## [Your goal]
I would like every record reproduced exactly, with the pictures left out.

Dataset entries:
--*--

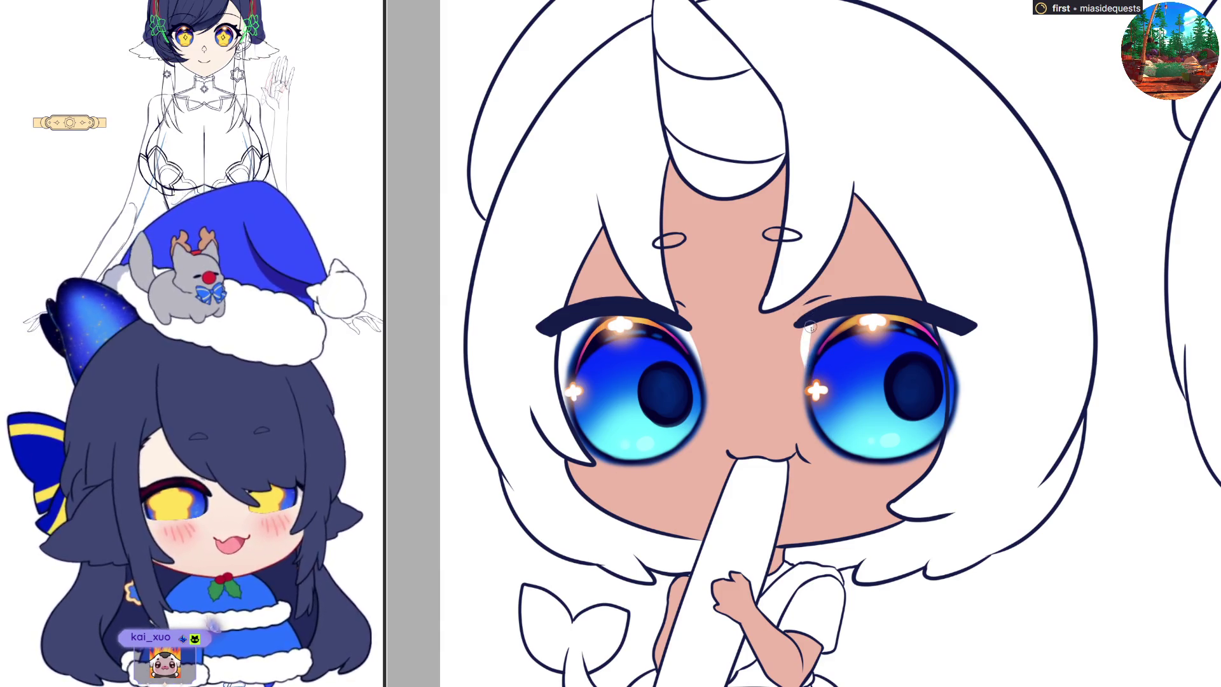
mouse_move(811, 328)
left_mouse_down()
mouse_move(814, 404)
mouse_move(803, 391)
mouse_move(802, 422)
left_mouse_up()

--*--

## [Answer below]
mouse_move(811, 328)
left_mouse_down()
mouse_move(814, 404)
mouse_move(803, 391)
mouse_move(802, 422)
left_mouse_up()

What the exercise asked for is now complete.